(Extract)
:::

The word “nice” is a rotten term. Originally it meant “foolish,” being an English word composed of two Latin terms: “ne” (“not”) and “scire” (“to know”). Over time it developed in meaning to its current form meaning something like “kind” or “good” but without any of the substance of kindness or goodness (see the entry for “Nice” at the Online Etymology Dictionary).
One can think of a thousand situations in which a “nice person” would fail to do things Jesus did —things that are really kind (like casting out daemons in the synagogue) or really good (like turning over tables in the Temple). One can imagine the protests “Oh, I’d never do things like that —they’re not at all nice if you know what I mean… not polite at all.”
“Nice” is in fact a term that, upon closer inspection, not only means nothing (as in it is empty of real content) but actually delights in nothingness. It is a nihilistic word whose very strength comes from being un-real. It is one of the program directives that the military industrial complex inscribes into RoboCop’s programing in Robocop II: “Directive 245. If you haven’t got anything nice to say don’t talk.” RoboCop stops upholding the law becuase upholding the law requires telling people that they are not allowed to do things, like steal or vandalize, but telling people what to do is not nice.
It’s not without reason that C.S. Lewis chose “N.I.C.E” as the acronym for the organization through which the evil cabal in That Hideous Strength is working its deep and ugly malice. Everyone there is “nice” in professional and impersonal way, but not good. They are nice even as they ruin, torture, and desecrate rural England, scouring its landscape and abusing and criminalizing the inhabitants.
The author(s) of the “Nice” entry on Online Etymology Dictionary recalls a scene from Jane Austen’s Northanger Abbey which unveils the nothingness in the word:
"I am sure," cried Catherine, "I did not mean to say anything wrong; but it is a nice book, and why should I not call it so?" "Very true," said Henry, "and this is a very nice day, and we are taking a very nice walk; and you are two very nice young ladies. Oh! It is a very nice word indeed! It does for everything."

:::

(Dataset content)
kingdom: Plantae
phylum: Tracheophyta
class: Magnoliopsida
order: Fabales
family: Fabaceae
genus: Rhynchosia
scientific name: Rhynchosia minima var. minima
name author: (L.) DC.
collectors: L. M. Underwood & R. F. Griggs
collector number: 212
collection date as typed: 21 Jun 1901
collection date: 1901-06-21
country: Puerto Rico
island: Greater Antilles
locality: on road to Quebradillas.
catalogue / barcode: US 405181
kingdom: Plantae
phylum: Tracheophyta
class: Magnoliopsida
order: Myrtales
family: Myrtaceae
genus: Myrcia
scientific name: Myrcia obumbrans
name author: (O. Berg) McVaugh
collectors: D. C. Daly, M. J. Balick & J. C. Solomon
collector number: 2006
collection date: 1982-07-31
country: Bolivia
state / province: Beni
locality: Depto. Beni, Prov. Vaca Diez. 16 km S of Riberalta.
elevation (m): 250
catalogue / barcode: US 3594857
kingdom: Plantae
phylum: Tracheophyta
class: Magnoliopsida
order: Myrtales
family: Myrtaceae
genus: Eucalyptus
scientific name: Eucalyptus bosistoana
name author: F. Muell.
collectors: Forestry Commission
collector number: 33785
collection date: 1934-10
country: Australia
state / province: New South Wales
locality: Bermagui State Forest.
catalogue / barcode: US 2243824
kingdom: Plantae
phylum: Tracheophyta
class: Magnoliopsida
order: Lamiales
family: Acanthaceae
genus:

:::

(Assignment A) Write out the passage of the essay on the word "nice" from "It’s not without" up to and including "criminalizing the inhabitants.".
(Assignment B) Name every novel or film that the essay on the word "nice" mentions by title.
(Assignment C) According to the essay on the word "nice," what did the word originally mean?
The listing above comes from a separate source.

(Answer area A)
It’s not without reason that C.S. Lewis chose “N.I.C.E” as the acronym for the organization through which the evil cabal in That Hideous Strength is working its deep and ugly malice. Everyone there is “nice” in professional and impersonal way, but not good. They are nice even as they ruin, torture, and desecrate rural England, scouring its landscape and abusing and criminalizing the inhabitants.

(Answer area B) Robocop II, That Hideous Strength, Northanger Abbey

(Answer area C) It originally meant "foolish."